Aim: Arterial stiffness is an important feature of diabetic macrovascular complications. Activin receptor-like kinase 7 (ALK7), a member of type I transforming growth factor-β (TGF-β) receptors, is correlated with pathogenic risks of type 2 diabetes mellitus and cardiovascular diseases and may be involved in cardiovascular remodeling. We aimed to investigate whether ALK7 is implicated in diabetes-induced aortic stiffness.

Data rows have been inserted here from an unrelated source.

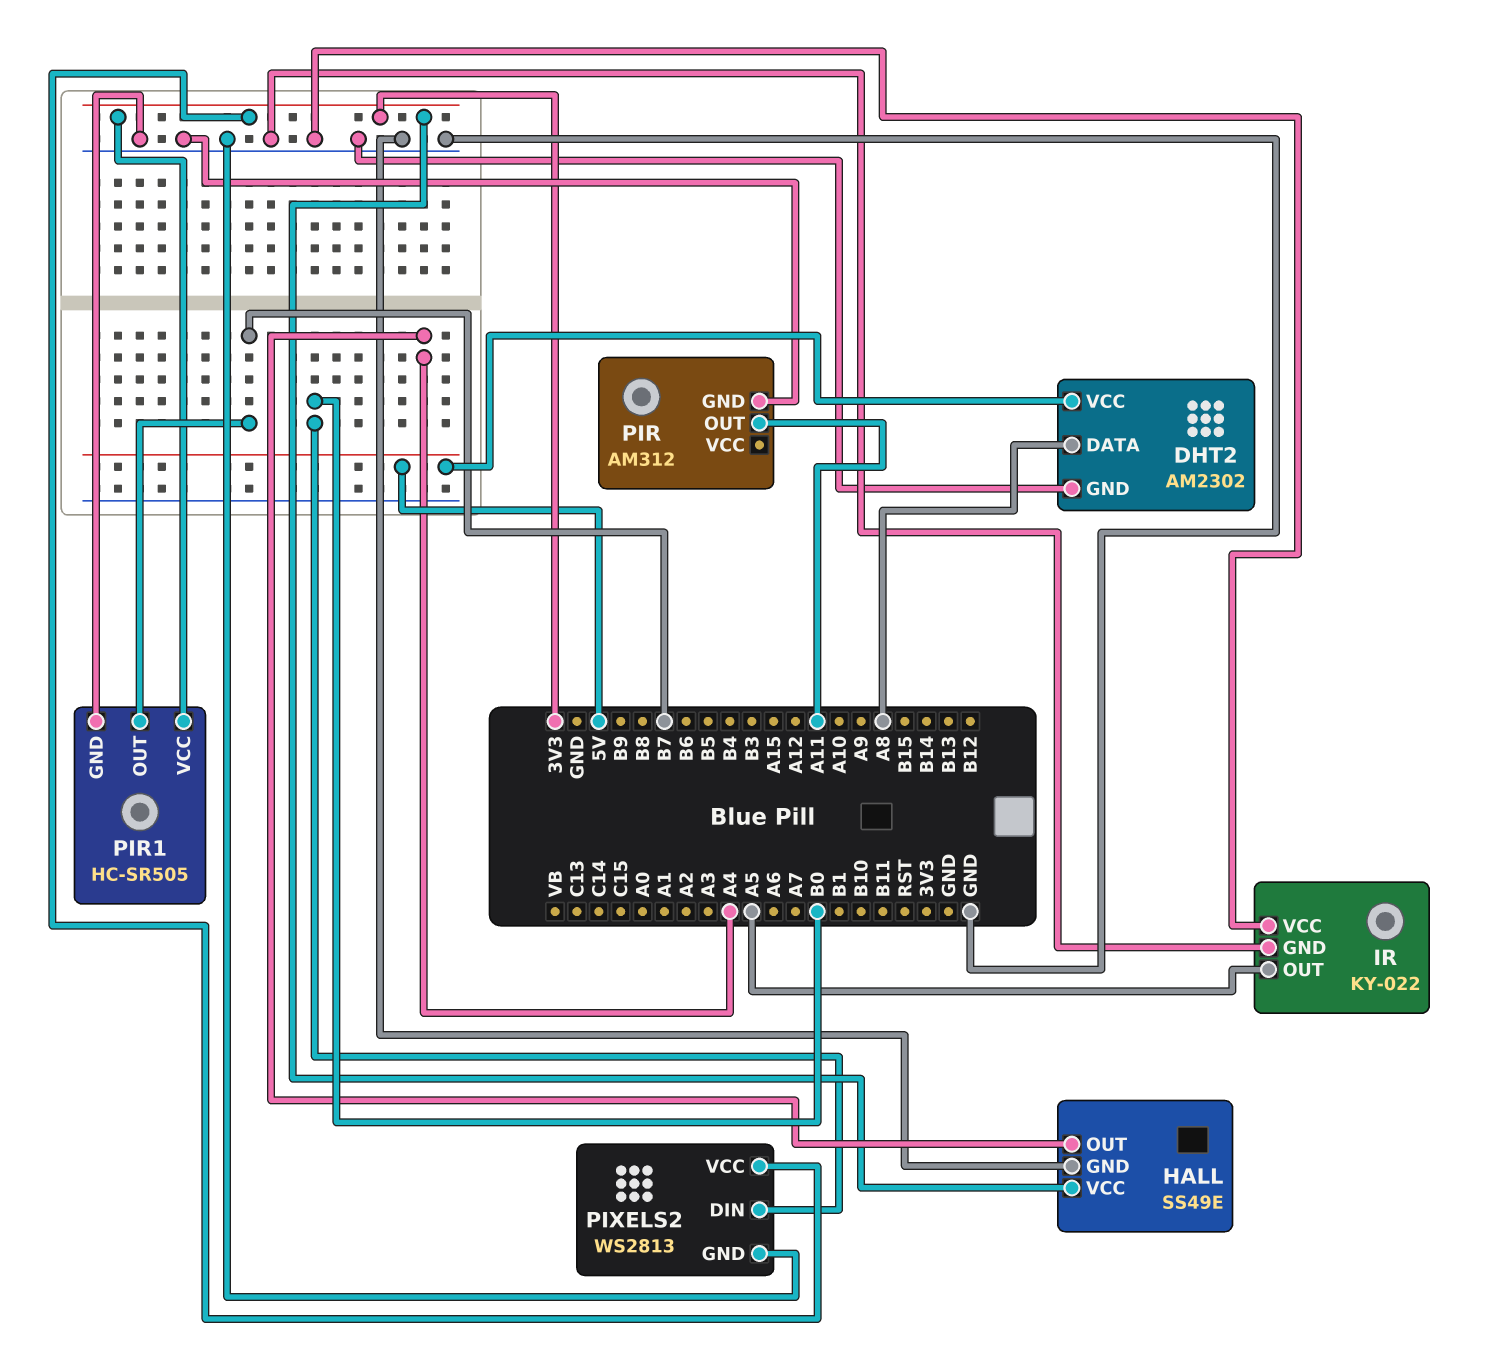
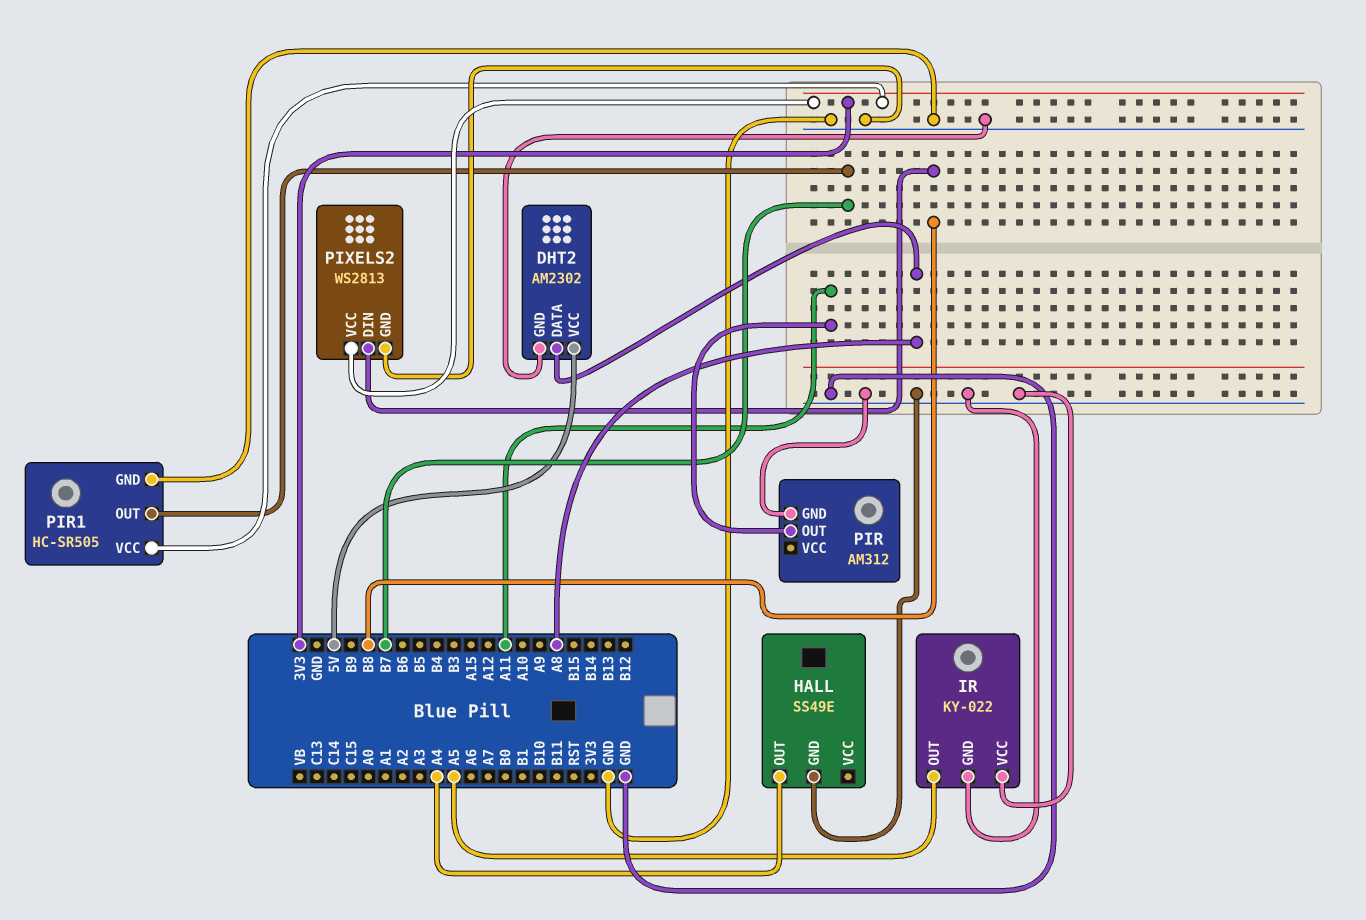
HALL pin VCC: 3V3 -> none
PIXELS2 pin DIN: B0 -> B8

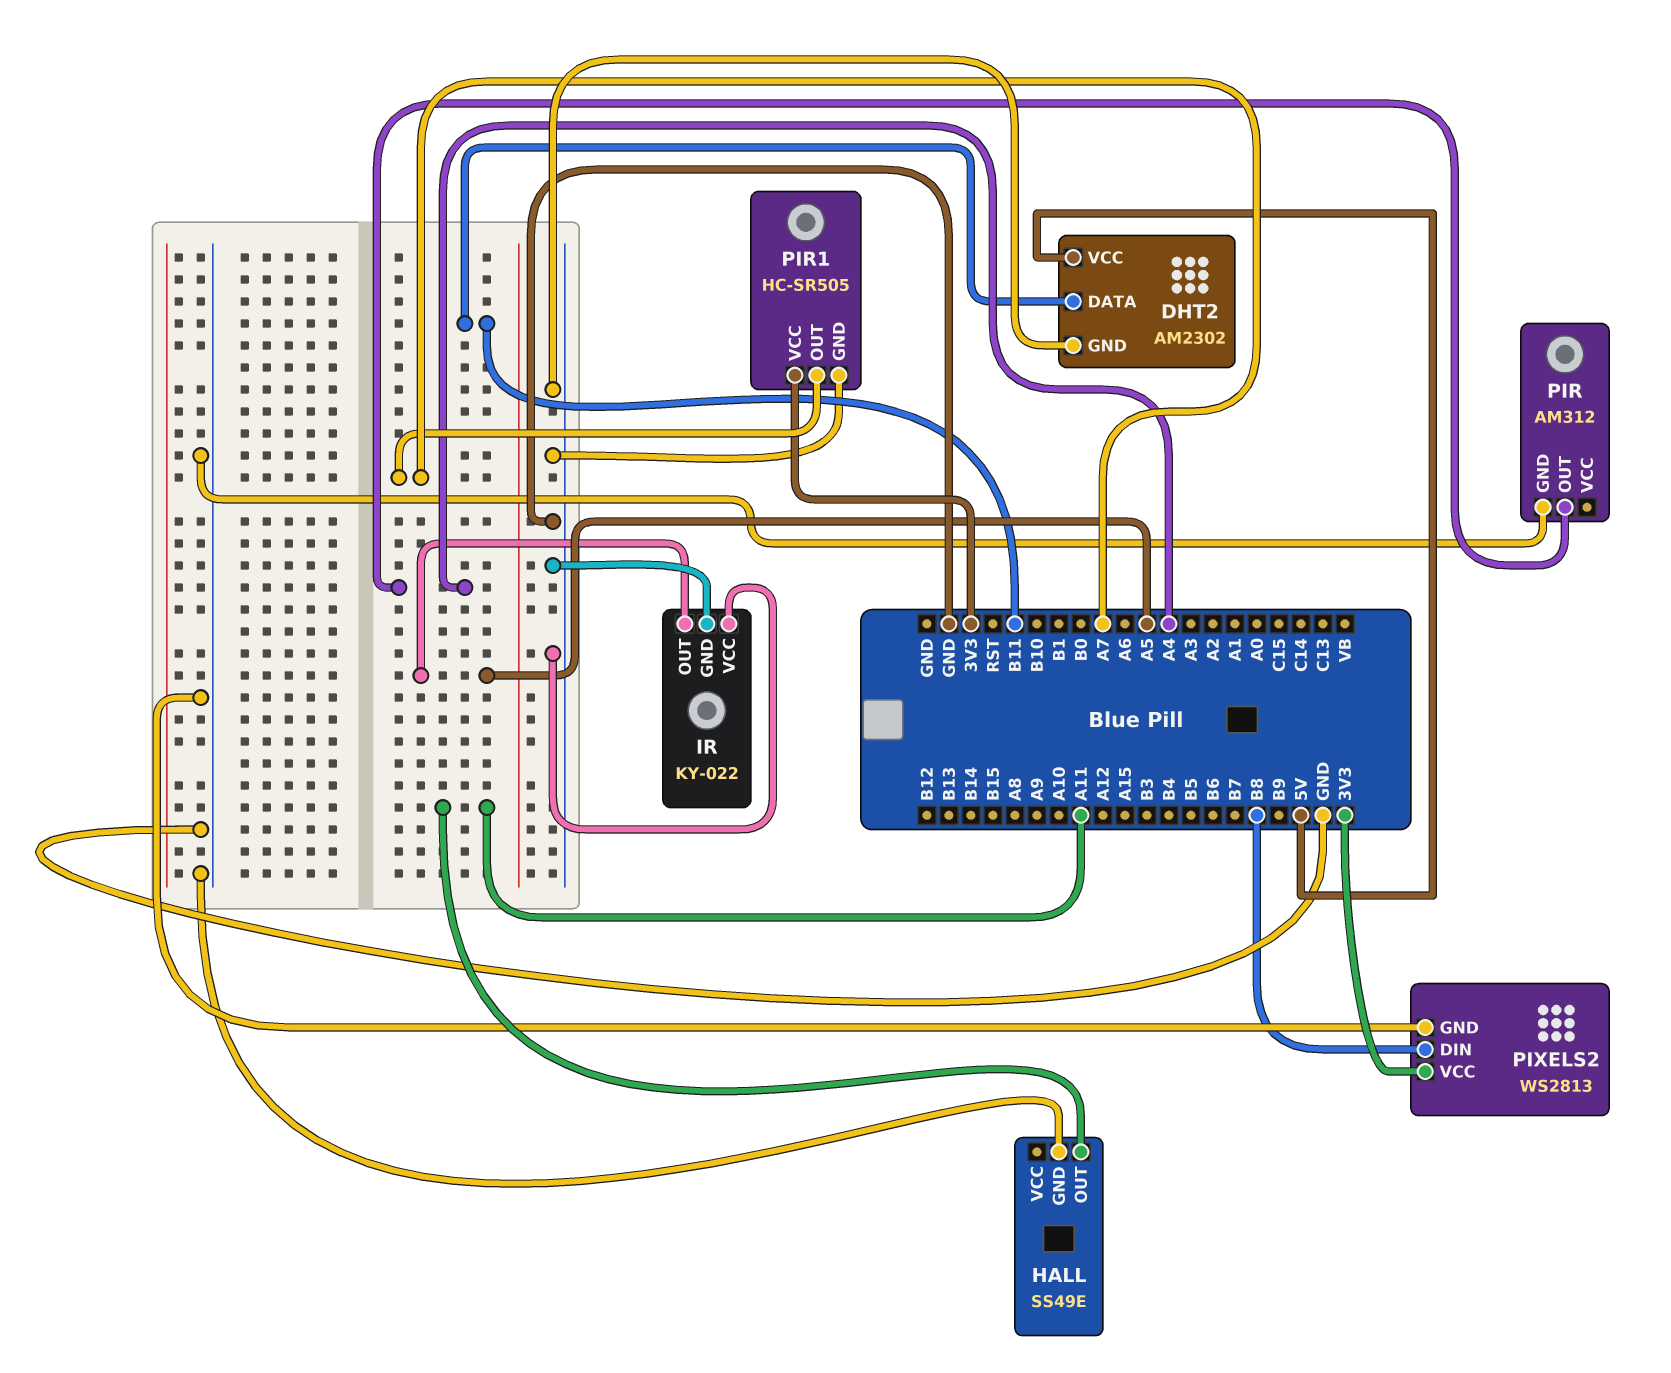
DHT2 pin DATA: A8 -> B11
HALL pin OUT: A4 -> A11
PIR pin OUT: A11 -> A4
PIR1 pin OUT: B7 -> A7

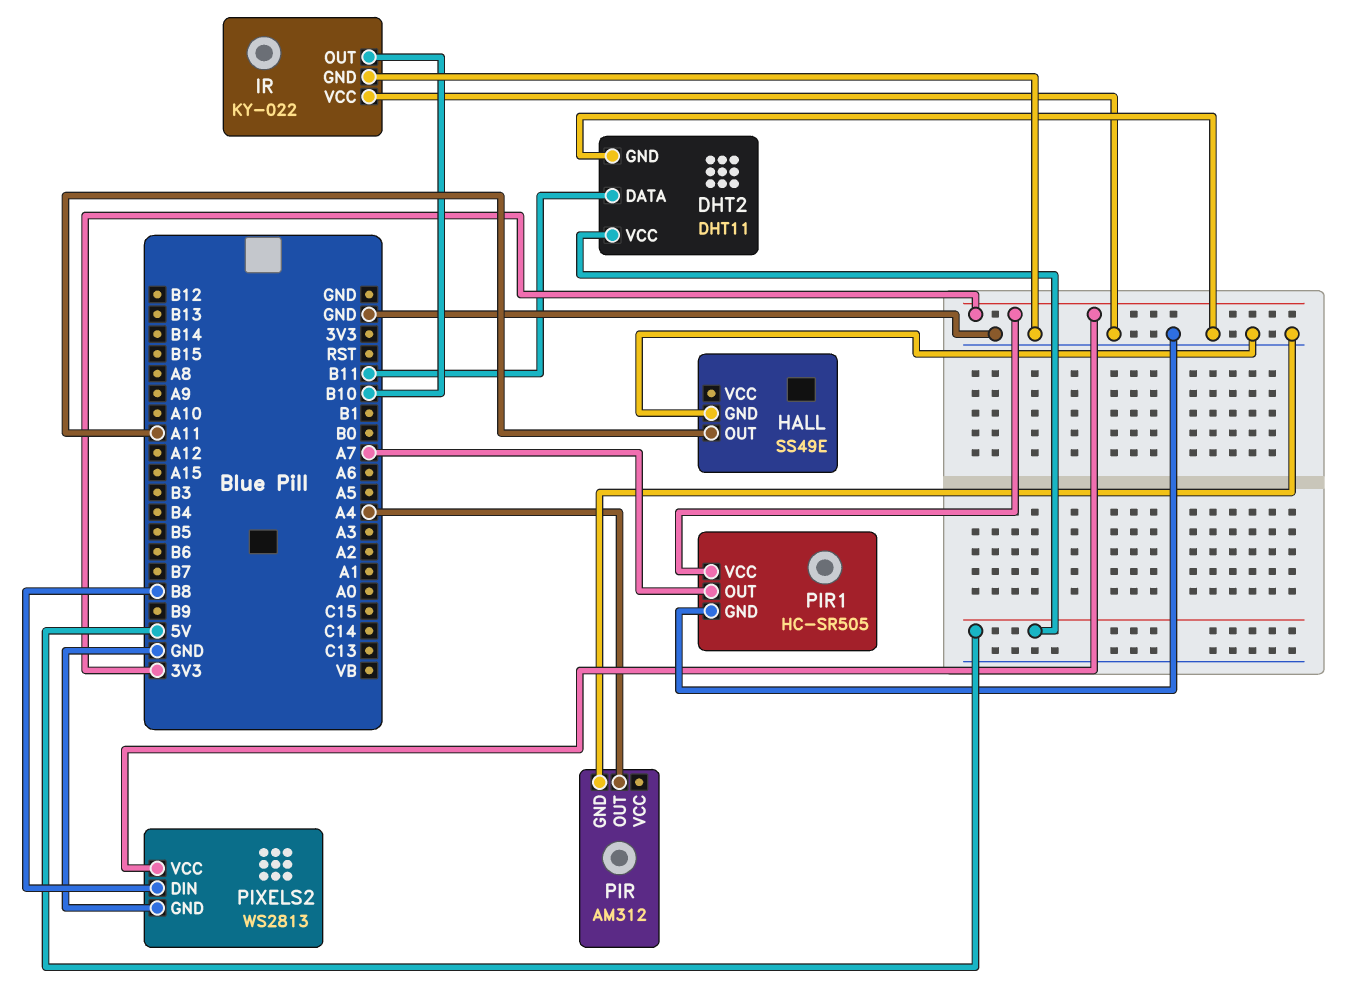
DHT2: AM2302 -> DHT11
IR pin OUT: A5 -> B10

Methods: Type 2 diabetes was induced by high-fat diet and low-dose streptozotocin (STZ; 27.5 mg/kg). Forty rats were separated into four groups: control, diabetes, diabetes with empty virus and diabetes treated with ALK7-shRNA. The metabolic index, ALK 7 expression and aortic stiffness were evaluated. We used gene silencing method to investigate the role of ALK7 in the pathological development.
Results: Diabetic rats showed increased blood glucose, cholesterol, triglyceride levels, severe insulin resistance and ALK7 overexpression. Diabetes enhanced aortic stiffness, as demonstrated by the loss and disruption of elastic fibers as well as by an increase in collagen fibers in the aortic media. ALK7 gene silencing ameliorated metabolic hyperlipidemia and insulin resistance. With ALK7 gene silencing, collagen content, elastin to collagen ratio, as well as collagen I-to-collagen III content ratio in diabetic rats were significantly decreased. Moreover, the phosphorylation level of Smad2/3 was markedly decreased after ALK7 gene silencing.
Conclusions: ALK7 gene silencing has a protective effect on diabetes-induced aortic stiffness, insulin resistance and hyperlipidemia, thus implicating a new potential therapeutic approach to diabetic macrovascular stiffness.